S-layers: principles and applications

Abstract

Monomolecular arrays of protein or glycoprotein subunits forming surface layers (S-layers) are one of the most commonly observed prokaryotic cell envelope components. S-layers are generally the most abundantly expressed proteins, have been observed in species of nearly every taxonomical group of walled bacteria, and represent an almost universal feature of archaeal envelopes. The isoporous lattices completely covering the cell surface provide organisms with various selection advantages including functioning as protective coats, molecular sieves and ion traps, as structures involved in surface recognition and cell adhesion, and as antifouling layers. S-layers are also identified to contribute to virulence when present as a structural component of pathogens. In Archaea, most of which possess S-layers as exclusive wall component, they are involved in determining cell shape and cell division. Studies on structure, chemistry, genetics, assembly, function, and evolutionary relationship of S-layers revealed considerable application potential in (nano)biotechnology, biomimetics, biomedicine, and synthetic biology.
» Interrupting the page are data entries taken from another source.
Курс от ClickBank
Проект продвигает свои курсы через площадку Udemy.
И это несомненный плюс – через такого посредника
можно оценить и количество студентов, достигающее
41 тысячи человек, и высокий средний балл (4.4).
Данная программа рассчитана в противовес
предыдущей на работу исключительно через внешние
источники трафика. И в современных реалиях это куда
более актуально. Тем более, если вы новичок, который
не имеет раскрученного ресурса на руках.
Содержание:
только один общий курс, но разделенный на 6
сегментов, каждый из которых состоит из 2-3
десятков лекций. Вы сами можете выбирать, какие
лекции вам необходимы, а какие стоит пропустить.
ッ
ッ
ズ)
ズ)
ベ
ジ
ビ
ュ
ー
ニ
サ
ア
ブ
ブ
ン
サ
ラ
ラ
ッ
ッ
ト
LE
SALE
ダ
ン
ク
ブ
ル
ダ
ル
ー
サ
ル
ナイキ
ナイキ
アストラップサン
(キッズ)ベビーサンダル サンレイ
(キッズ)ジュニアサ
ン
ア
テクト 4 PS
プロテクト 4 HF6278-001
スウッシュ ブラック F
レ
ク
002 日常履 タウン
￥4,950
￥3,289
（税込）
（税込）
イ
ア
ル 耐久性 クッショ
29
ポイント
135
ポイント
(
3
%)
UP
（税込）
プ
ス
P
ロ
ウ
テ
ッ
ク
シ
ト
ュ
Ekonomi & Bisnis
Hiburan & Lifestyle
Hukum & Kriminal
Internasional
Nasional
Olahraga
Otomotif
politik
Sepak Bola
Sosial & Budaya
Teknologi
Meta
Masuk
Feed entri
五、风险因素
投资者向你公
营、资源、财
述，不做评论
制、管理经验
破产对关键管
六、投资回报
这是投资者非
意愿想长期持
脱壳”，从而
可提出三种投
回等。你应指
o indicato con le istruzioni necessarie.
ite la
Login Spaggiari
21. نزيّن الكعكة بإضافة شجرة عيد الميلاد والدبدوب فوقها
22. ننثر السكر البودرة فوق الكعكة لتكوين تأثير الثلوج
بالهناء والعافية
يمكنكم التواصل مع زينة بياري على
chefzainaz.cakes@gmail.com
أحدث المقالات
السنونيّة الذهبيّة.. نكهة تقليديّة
Keywords: bacterial surface layers; biomimetics; crystalline cell surface layers (S-layers); nanobiotechnology; self-assembly; synthetic biology.

Figure 1

TEM image of a freeze‐etched and metal shadowed preparation of (a) an archaeal cell (from Methanocorpusuculum sinense), and (b) a bacterial cell (from Desulfotomaculum nigrificans). Bars, 200 nm.

Figure 2

Schematic illustration of the supramolecular architecture of the major classes of prokaryotic cell envelopes containing surface (S) layers. S‐layers in archaea with glycoprotein lattices as exclusive wall component are composed either of mushroom‐like subunits with pillar‐like, hydrophobic trans‐membrane domains (a), or lipid‐modified glycoprotein subunits (b). Individual S‐layers can be composed of glycoproteins possessing both types of membrane anchoring mechanisms. Few archaea possess a rigid wall layer (e.g. pseudomurein in methanogenic organisms) as intermediate layer between the plasma membrane and the S‐layer (c). In Gram‐positive bacteria, (d) the S‐layer (glyco)proteins are bound to the rigid peptidoglycan‐containing layer via secondary cell wall polymers. In Gram‐negative bacteria, (e) the S‐layer is closely associated with the lipopolysaccharide of the outer membrane.

Figure 3

Schematic drawing of the different S‐layer lattice types, their base vectors, the unit cell (shaded in gray), and the corresponding symmetry axis. The proteins at one morphological unit are shown in red.

Figure 4

Schematic drawing of the reassembly of isolated S‐layer (glyco)proteins in suspension, at the air–water interface, on solid supports, on lipid films, on liposomes, emulsomes, polyelectrolyte nanocapsules, and (magnetic) beads.

Figure 5

Schematic drawings of mono‐ and oligomeric S‐layer fusion proteins: (a) fusion protein with single function, (b) fusion protein acting as template for oligomeric assemblies, (c) functional domains bound via flexible linkers to S‐layer proteins assemble on the surface of the S‐layer lattice. (d) Cartoon illustrating self‐assembled S‐layer fusion proteins (see Table 2) carrying functional domains (represented as knights) in defined position and orientation (Sleytr et al., 2007a, b).

Figure 6

Schematic drawing of a lipid membrane on S‐layer (yellow) covered solid (black; left) or porous (black/white; right) supports. Some head groups of the lipid molecules within the membrane (gray) interact electrostatically with certain domains on the S‐layer lattice. A further (glyco)protein S‐layer lattice can be recrystallized on the outer leaflet of the lipid membrane (left). In analogy, some head groups of the lipid molecules within the membrane (gray) interact electrostatically with certain domains of the S‐layer proteins. The lipid molecules on the left side depict schematically phospholipids, whereas the lipid molecules on the right side indicate ether lipids.